What seek you, what seek you, anear and afar?
"Steeds for my merry men riding to war:
From the pastures of England I ask in my need
The stout heart for labour, the fleet foot for speed.
"Grimly my guns lie: the drivers beside
Yearn for the sight of the teams they must ride:
Loaded my wains are with war's heavy freighting;
All booted and spurred there my yeomen stand waiting."
Have you sought the land over? "Yea, truly have I;
Broad lie the good pastures beneath the grey sky;
I heard the wild wind and I heard the birds' crying,
But never a neigh to my heart's call replying.
"Where were the stallions, all courage and fire,
To beget the clean limbs and the hearts that ne'er tire?

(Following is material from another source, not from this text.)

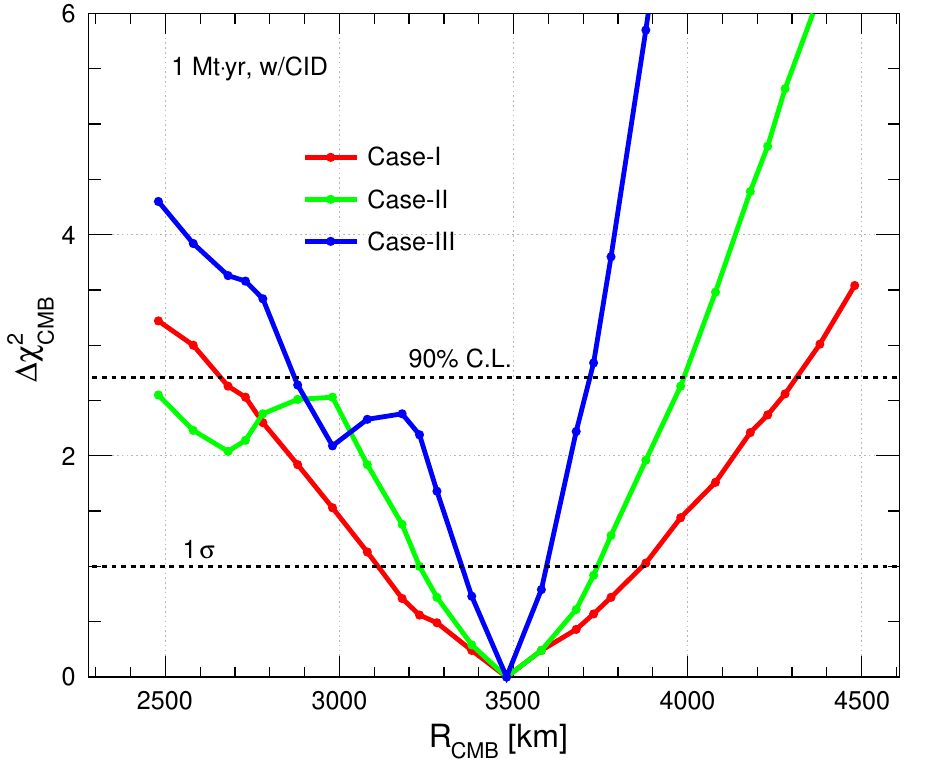
sensitivities as functions of the location of CMB. The red, green, Figure 8 . The median ∆ χ 2 CMB and blue curves represent Case-I, Case-II, and Case-III, respectively. The ∆ χ 2 minimization has CMB been performed by varying test values of sin 2 θ and ∆ m 2 over their current uncertainties, and 23 eff taking both mass orderings NO and IO. The results correspond to 1 Mt · yr exposure with charge identification capability of ICAL. For simulating MC data, we use three-flavor neutrino oscillation parameters given in table 2, where we assume NO and sin 2 θ = 23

Where were they, the mares that should bear the brave sons
For rush o' the squadrons and roar o' the guns?"
For the fate of an empire, her life and her fame,
The laggard, the stumbler, the faint heart, the lame!
For the red stricken field whereon nations depend,
The splint and the spavin and bellows to mend!
Too good for the knacker, too poor for the lurry,
Let him go to the army that buys in a hurry!
Too good for the kennels, too poor for another,
Let him carry thy destiny, England my mother!
Notes
From LANCASHIRE HUNTING SONGS AND OTHE MOORLAND LAYS, edited by Cicely Fox Smith, published by J. E. Cornish, Ltd., Manchester, UK, © 1909, pp. 64-66. First published in THE MANCHESTER COURIER.
Third in a set of "Territorial Ballads."
During the 18th and 19th centuries the army would often need horses in a hurry for either the Cavalry or for gun horses. Cavalry officers often bought their own mounts but the trooper would get what he was given. In times of need the army conscipted horses as well as men but they usually paid for the horses and as it was a sellers market they took whatever they could get at a relatively good price.
"Lurry" could be lorry but is more likely the old Lancashire dialect term for hauling.
"Knacker" is the old name for the tradesman who would buy up old beasts and rener them down for horsemeat, horsehair, the skin and even glue. If a horse was knackered there was not much useful left over afterwards.